Collected data:
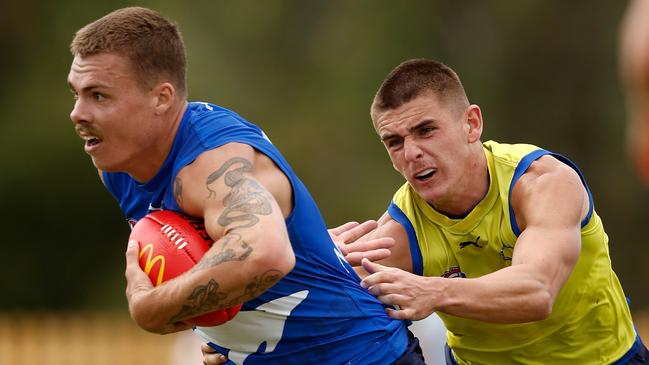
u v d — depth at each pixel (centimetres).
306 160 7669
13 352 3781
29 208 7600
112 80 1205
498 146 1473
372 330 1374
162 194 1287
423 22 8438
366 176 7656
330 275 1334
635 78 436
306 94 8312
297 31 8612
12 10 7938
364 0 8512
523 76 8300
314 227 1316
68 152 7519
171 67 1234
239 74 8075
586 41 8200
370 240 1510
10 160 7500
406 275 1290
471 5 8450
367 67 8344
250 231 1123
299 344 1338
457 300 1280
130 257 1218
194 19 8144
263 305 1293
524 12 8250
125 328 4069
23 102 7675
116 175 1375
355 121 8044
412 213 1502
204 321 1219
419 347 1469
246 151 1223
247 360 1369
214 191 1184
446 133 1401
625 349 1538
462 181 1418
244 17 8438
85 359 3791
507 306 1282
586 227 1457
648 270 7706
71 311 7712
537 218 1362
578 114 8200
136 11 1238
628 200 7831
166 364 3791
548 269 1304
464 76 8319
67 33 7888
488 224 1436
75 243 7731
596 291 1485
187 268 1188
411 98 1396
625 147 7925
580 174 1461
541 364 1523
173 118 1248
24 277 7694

Problem statement: Your answer should be the lines from the one containing "306 94 8312" through the end of the records, both included, output exactly and with nothing added.

Answer box:
306 94 8312
297 31 8612
12 10 7938
364 0 8512
523 76 8300
314 227 1316
68 152 7519
171 67 1234
239 74 8075
586 41 8200
370 240 1510
10 160 7500
406 275 1290
471 5 8450
367 67 8344
250 231 1123
299 344 1338
457 300 1280
130 257 1218
194 19 8144
263 305 1293
524 12 8250
125 328 4069
23 102 7675
116 175 1375
355 121 8044
412 213 1502
204 321 1219
419 347 1469
246 151 1223
247 360 1369
214 191 1184
446 133 1401
625 349 1538
462 181 1418
244 17 8438
85 359 3791
507 306 1282
586 227 1457
648 270 7706
71 311 7712
537 218 1362
578 114 8200
136 11 1238
628 200 7831
166 364 3791
548 269 1304
464 76 8319
67 33 7888
488 224 1436
75 243 7731
596 291 1485
187 268 1188
411 98 1396
625 147 7925
580 174 1461
541 364 1523
173 118 1248
24 277 7694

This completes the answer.